After the first time I used glucagon, part of me felt a little better that I had finally gotten that “first” out of the way. Not looking forward to a “second,” though.

Thanks, Melissa :) I do feel better today!

Ya know, I felt a sense of relief in that as well, Jacquie! Although I definitely don’t want to do it again, either.

Such a scary event. I am so glad you are okay and that you thought to use the Glucagon. I think that what bothers me most about diabetes is the fact that we can never have a little mistake without giant consequences. We have to be on guard all the time, can’t simply mis-read our meter (or test strip bottle) without all heck breaking loose. Very sorry you had to go through that, glad you have a wonderful hubby to help you through. (((((Hugs))))))

Thank you, Meagan. I totally agree with you, too. :)

Thank you so much for sharing your life. It gives me hope for my daughters future.

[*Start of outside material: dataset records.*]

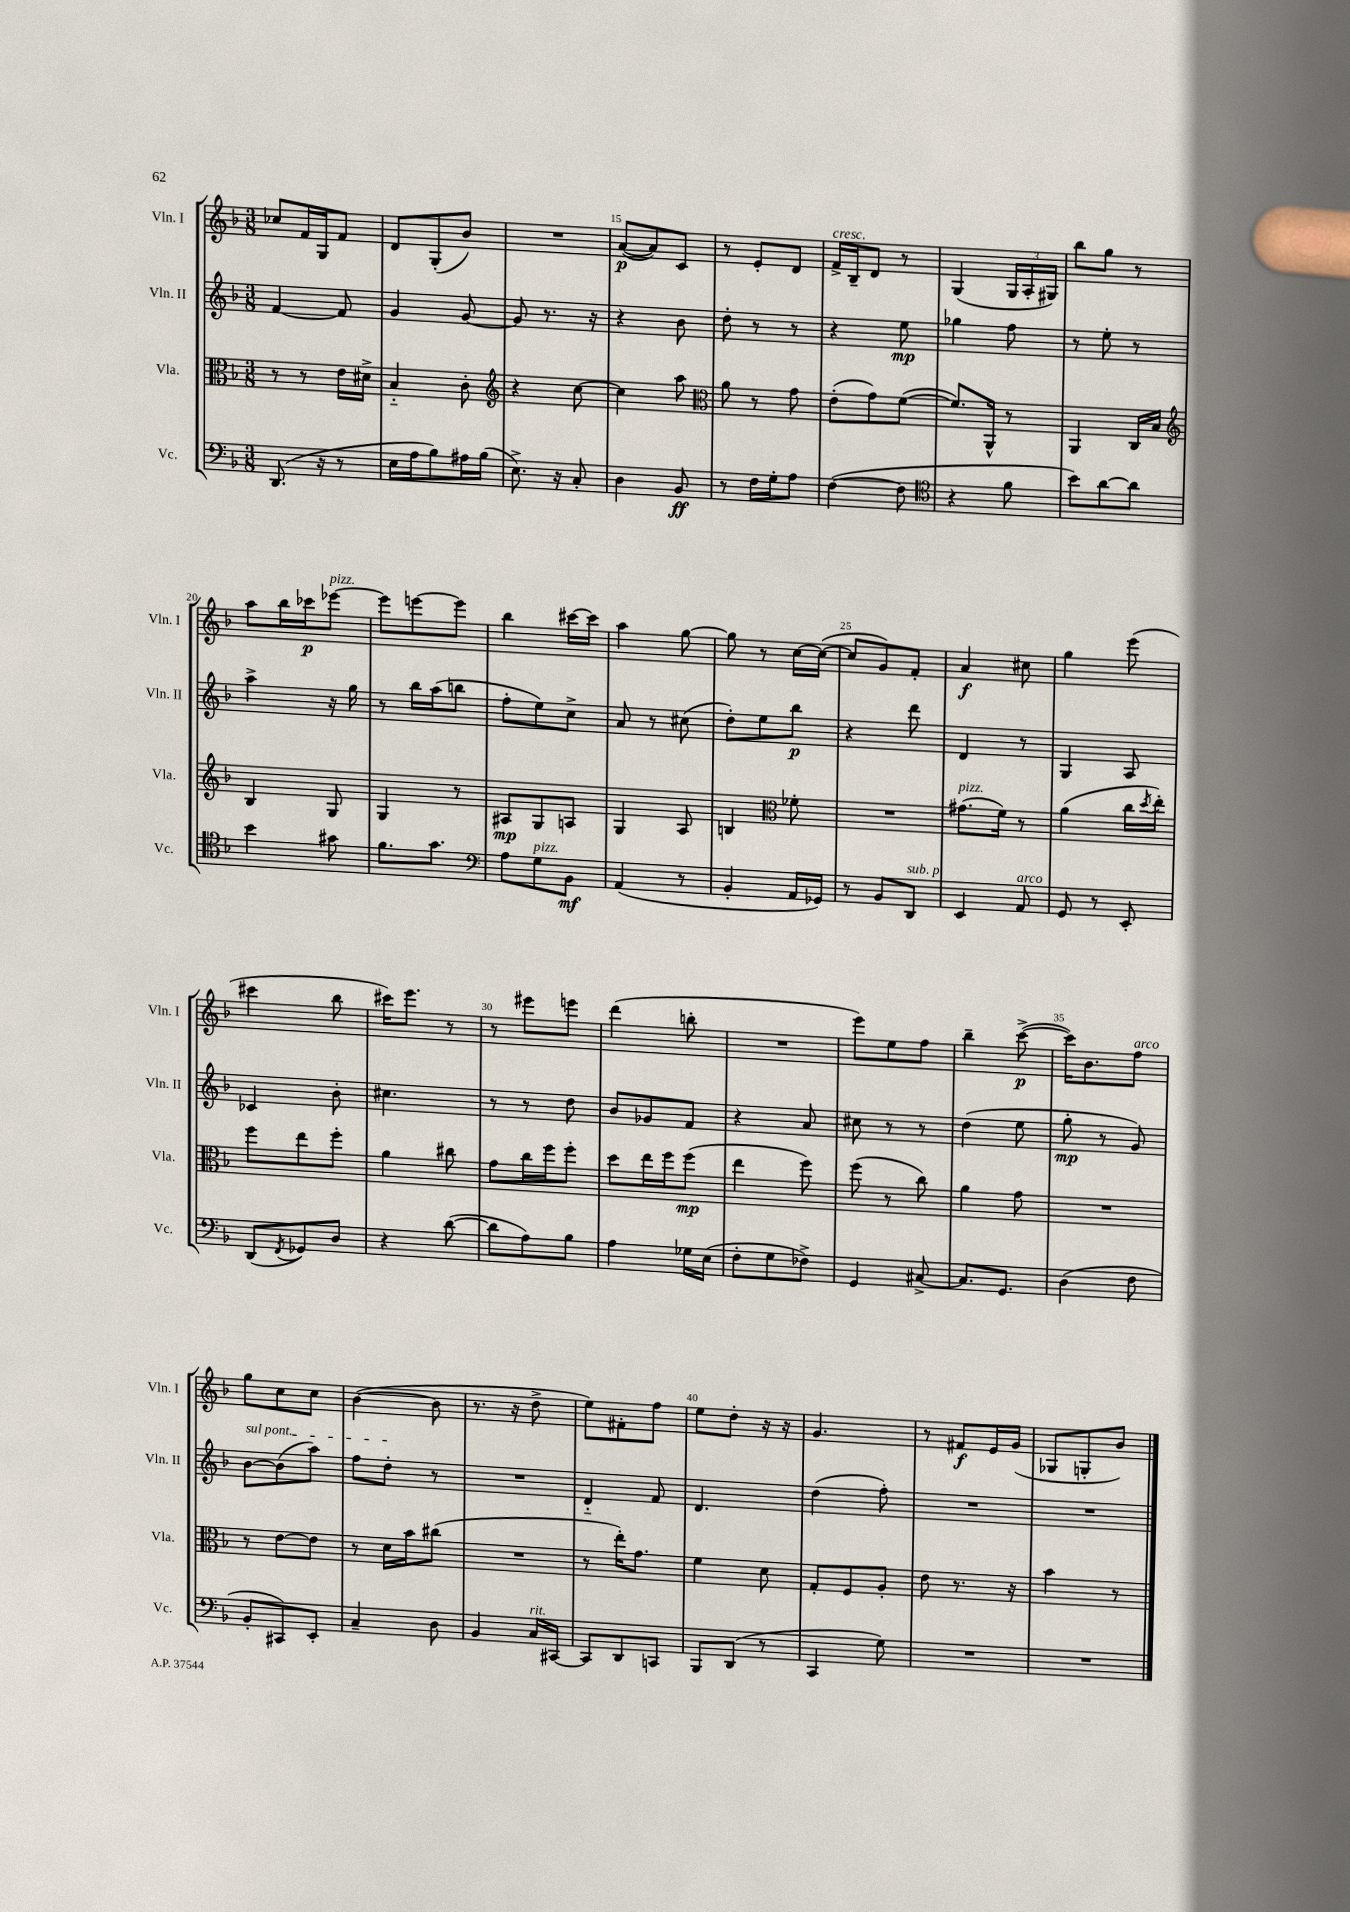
<<
\new StaffGroup <<
\new Staff = "s0" \with { instrumentName = "Vln. I" shortInstrumentName = "Vln. I" } {
    \clef treble \key f \major \numericTimeSignature \time 3/8
    ces''8 f'16 g16 f'8 |
    d'8 g8-.( bes'8) |
    R4. |
    a'8~\p( a'8) c'8 |
    r8 e'8-. d'8 |
    f'16->^\markup { \italic "cresc." } bes16-- d'8 r8 |
    g4( \tuplet 3/2 { g16 a16-. gis16) } |
    bes''8 g''8 r8 |
    a''8 bes''16 ces'''16\p ees'''8~^\markup { \italic "pizz." } |
    ees'''8 e'''8~ e'''8 |
    bes''4 cis'''16~ cis'''16 |
    a''4 g''8~ |
    g''8 r8 c''16~ c''16~( |
    c''8 g'8) f'8-. |
    a'4\f cis''8 |
    g''4 e'''8( |
    cis'''4 bes''8 |
    cis'''16) e'''8. r8 |
    r8 eis'''8 e'''8 |
    d'''4( b''8-. |
    R4. |
    e'''8) e''8 f''8 |
    bes''4-- c'''8~->\p( |
    c'''16) bes'8. f''8^\markup { \italic "arco" } |
    g''8 c''8 c''8 |
    bes'4~( bes'8 |
    r8. r16 d''8-> |
    e''8) fis'8-. f''8 |
    e''8 d''8-. r16 r16 |
    g'4. |
    r8 fis'8\f e'16 g'16( |
    ges8 g8-. bes'8) \bar "|." |
}
\new Staff = "s1" \with { instrumentName = "Vln. II" shortInstrumentName = "Vln. II" } {
    \clef treble \key f \major \numericTimeSignature \time 3/8
    f'4~ f'8 |
    g'4 g'8~ |
    g'8 r8. r16 |
    r4 bes'8 |
    d''8-. r8 r8 |
    r4 e''8\mp |
    ges''4 f''8 |
    r8 e''8-. r8 |
    a''4-> r16 g''16 |
    r8 bes''16 a''16( b''8 |
    f''8-. e''8) c''8-> |
    a'8 r8 cis''8( |
    d''8-.) e''8 bes''8\p |
    r4 d'''8 |
    d'4 r8 |
    g4 a8 |
    ces'4 bes'8-. |
    cis''4. |
    r8 r8 d''8 |
    bes'8 ges'8 f'8 |
    r4 a'8 |
    cis''8 r8 r8 |
    d''4( e''8 |
    g''8-.\mp r8 g'8) |
    \once \override TextSpanner.bound-details.left.text = \markup { \italic "sul pont." } bes'8~\startTextSpan bes'8( a''8) |
    f''8 d''8-.\stopTextSpan r8 |
    R4. |
    d'4-_ f'8 |
    d'4. |
    d''4( f''8-.) |
    R4. |
    R4. \bar "|." |
}
\new Staff = "s2" \with { instrumentName = "Vla." shortInstrumentName = "Vla." } {
    \clef alto \key f \major \numericTimeSignature \time 3/8
    r8 r8 e'16 dis'16-> |
    bes4-_ c'8-. |
    \clef treble r4 c''8~ |
    c''4 a''8 |
    \clef alto a'8 r8 g'8 |
    e'8-.( g'8) f'8~( |
    f'8.) a,16-^ r8 |
    a,4 c16 bes16 |
    \clef treble bes4 g8 |
    g4 r8 |
    ais8\mp g8 a8 |
    g4 a8 |
    b4 \clef alto fes'8-. |
    R4. |
    gis'8.^\markup { \italic "pizz." }( f'16) r8 |
    a'4( c''16 \acciaccatura { d''8 } e''16-.) |
    f''8 e''8 f''8-. |
    a'4 cis''8 |
    g'8 c''16 f''16 f''8-. |
    d''8 e''16 f''16 f''8\mp( |
    e''4 f''8) |
    f''8( r8 c''8) |
    a'4 g'8 |
    R4. |
    r8 e'8~ e'8 |
    r8 d'16 bes'16 cis''8( |
    R4. |
    r8 e''16-.) g'8. |
    f'4 d'8 |
    g8-. f8 a8-. |
    e'8 r8. r16 |
    bes'4 r8 \bar "|." |
}
\new Staff = "s3" \with { instrumentName = "Vc." shortInstrumentName = "Vc." } {
    \clef bass \key f \major \numericTimeSignature \time 3/8
    d,8.( r16 r8 |
    e16 a16 bes8) ais16 bes16( |
    e8.->) r16 c8-. |
    d4 bes,8\ff |
    r8 f16 g16-. a8 |
    f4~( f8 |
    \clef tenor r4 f'8 |
    bes'8) a'8~ a'8 |
    bes'4 gis'8 |
    f'8. g'8. |
    \clef bass a8 g8^\markup { \italic "pizz." } bes,8\mf |
    a,4( r8 |
    bes,4-. a,16 ges,16) |
    r8 bes,8 d,8^\markup { \italic "sub. p" } |
    e,4 a,8^\markup { \italic "arco" } |
    g,8 r8 e,8-. |
    d,8( \acciaccatura { f,8 } ges,8) d8 |
    r4 d'8~( |
    d'8 a8) bes8 |
    a4 ges16 e16( |
    f8-. g8 fes8->) |
    g,4 cis8~-> |
    cis8. g,8. |
    d4( f8 |
    bes,8-. cis,8) e,8-. |
    c4-- d8 |
    bes,4 c16^\markup { \italic "rit." } cis,16~ |
    cis,8 d,8 c,8 |
    bes,,8 d,8( r8 |
    c,4 g8) |
    R4. |
    R4. \bar "|." |
}
>>
>>
\layout { \context { \Score currentBarNumber = #12 \override BarNumber.break-visibility = ##(#f #t #t) barNumberVisibility = #(every-nth-bar-number-visible 5) } }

My daughter Abbey is thirteen, diagnosed when she was 7.5. We too have experienced all kinds of human error. Once we were out for lunch. My son looked up the carb information for whatever Abbey was going to eat, and we bolused accordingly. I never questioned it. An hour later, while at the swimming pool, all heck started to break loose. I checked the book and discovered that my son had looked at calories and not carbs. Abbey never ate/drank so many carbs in all her life.

My first exposure to glucagon was at 4 am or there abouts, when Abbey appeared to have a nightmare, and then began foaming at the mouth. I grabbed the glucagon, without mixing it and injected it. When I realized what I had done, or when I was just waking up, I ran and grabbed honey and rubbed it into her gums. My son at that point was calling 911. Medics showed, and Abbey was already out of her seizure. However, honey was in her hair, all over her pillow.

I am so thankful you are alright.

Wow, Christy I cannot imagine going through something so scary with a child. Thanks for sharing that with us. I wish you and your family the best. Thanks for commenting :)

O my.I am so sorry for having to use Glucogon How scarey.My daugter is 10 dx2 year ago.Have almost had to use glucogon .My story is When first dx How she woke up at 21 she was so calm was talking to calm me down As i called the Docotor she ate ice cream and juice for Breakfast.She then informed me she was going to do this everymorning Because that was the best breakfast Ever.When I heard you stories I chuckled So Scarey and Funny at same time only T!Families
Understand :)

I keep Hanson’s Cane Sugar soda in the fridge at all times for lows. Those suckers are 43 carbs each and nothing absorbs quicker than this pure liquid sweetness!!! The cherry vanilla is fabulous.